(Exercise prompt):
Your output should consist solely of the lines from the one holding "ambisonic signals whereas" to the end of the records below, inclusive, reproduced exactly and free of pictures.

(Saved entries):
◆ ◆ ◆ ◆ ◆

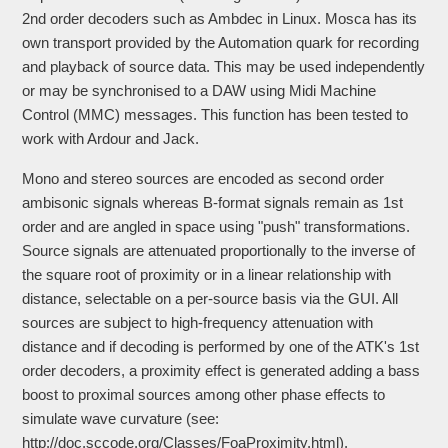
2nd order decoders such as Ambdec in Linux. Mosca has its
own transport provided by the Automation quark for recording
and playback of source data. This may be used independently
or may be synchronised to a DAW using Midi Machine
Control (MMC) messages. This function has been tested to
work with Ardour and Jack.
Mono and stereo sources are encoded as second order
ambisonic signals whereas B-format signals remain as 1st
order and are angled in space using "push" transformations.
Source signals are attenuated proportionally to the inverse of
the square root of proximity or in a linear relationship with
distance, selectable on a per-source basis via the GUI. All
sources are subject to high-frequency attenuation with
distance and if decoding is performed by one of the ATK's 1st
order decoders, a proximity effect is generated adding a bass
boost to proximal sources among other phase effects to
simulate wave curvature (see:
http://doc.sccode.org/Classes/FoaProximity.html).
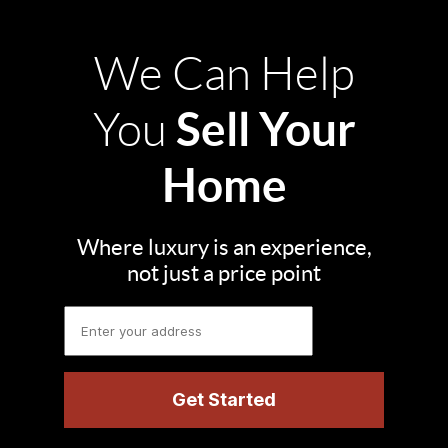
We Can Help
Sell Your
You
Home
Where luxury is an experience,
not just a price point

◆ ◆ ◆ ◆ ◆

(Answer section):
ambisonic signals whereas B-format signals remain as 1st
order and are angled in space using "push" transformations.
Source signals are attenuated proportionally to the inverse of
the square root of proximity or in a linear relationship with
distance, selectable on a per-source basis via the GUI. All
sources are subject to high-frequency attenuation with
distance and if decoding is performed by one of the ATK's 1st
order decoders, a proximity effect is generated adding a bass
boost to proximal sources among other phase effects to
simulate wave curvature (see:
http://doc.sccode.org/Classes/FoaProximity.html).
We Can Help
Sell Your
You
Home
Where luxury is an experience,
not just a price point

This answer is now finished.